Viajo en primera clase. Normalmente suelo hacerlo en segunda, una categoría más que suficiente para sentirme cómodo entre trayecto y trayecto. Pero en esta ocasión quería comprobar cómo era la primera clase en los ferrocarriles de la India. Un país con un pasado colonial y clasista bajo el Raj británico y un sistema de castas y clases sociales que aún pervive en la actualidad. Quería ver qué es lo que ha quedado de todo eso en el principal medio de transporte del país, ver su impronta, la huella de ese pasado.

--- --- ---

■ Detalles del ejercicio: Reproduce, sin cambiar nada, todo lo que va desde "Viajo en primera" hasta "de ese pasado." en el fragmento sobre la primera clase en los trenes de la India.

■ Datos mostrados:
--- --- ---

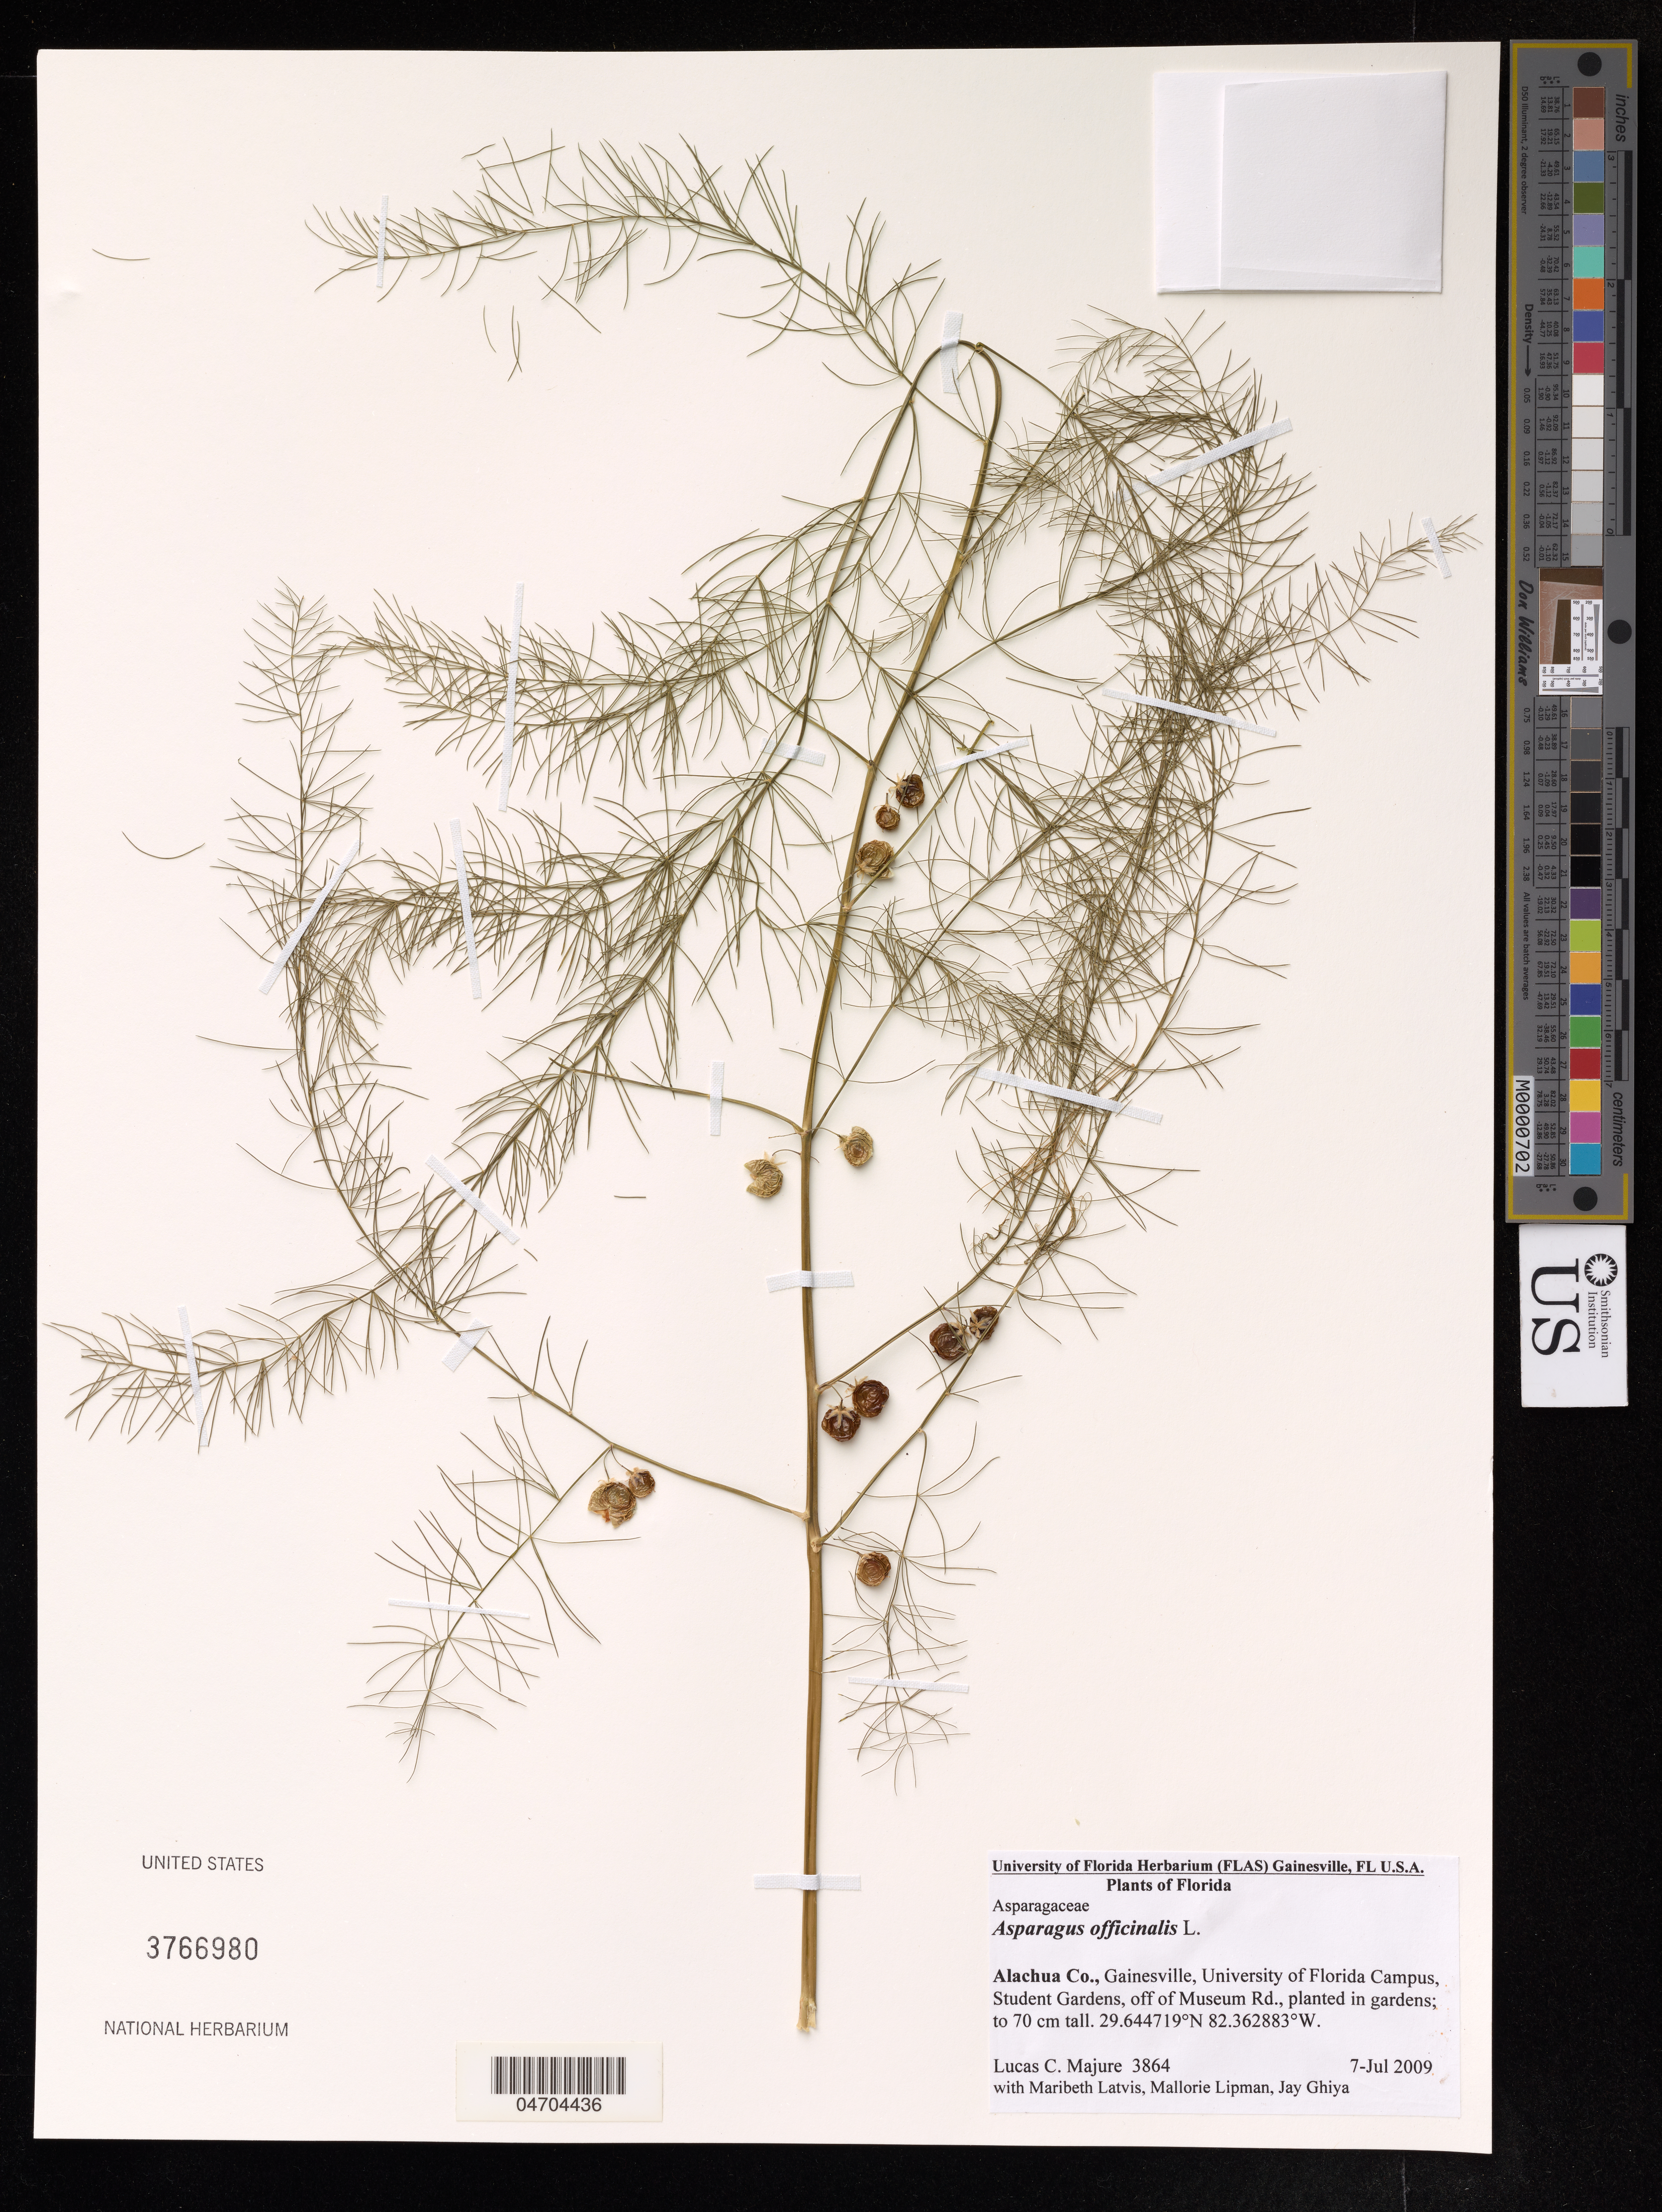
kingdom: Plantae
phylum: Tracheophyta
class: Liliopsida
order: Asparagales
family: Asparagaceae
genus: Asparagus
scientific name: Asparagus officinalis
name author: L.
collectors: L. Majure, M. Latvis & M. Lipman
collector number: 3864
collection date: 2009-07-07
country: United States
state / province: Florida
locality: Alachua Co., Gainesville, University of Florida Campus, Student Gardens, off of Museum Rd.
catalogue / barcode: US 3766980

--- --- ---

■ Respuesta del ejercicio:
Viajo en primera clase. Normalmente suelo hacerlo en segunda, una categoría más que suficiente para sentirme cómodo entre trayecto y trayecto. Pero en esta ocasión quería comprobar cómo era la primera clase en los ferrocarriles de la India. Un país con un pasado colonial y clasista bajo el Raj británico y un sistema de castas y clases sociales que aún pervive en la actualidad. Quería ver qué es lo que ha quedado de todo eso en el principal medio de transporte del país, ver su impronta, la huella de ese pasado.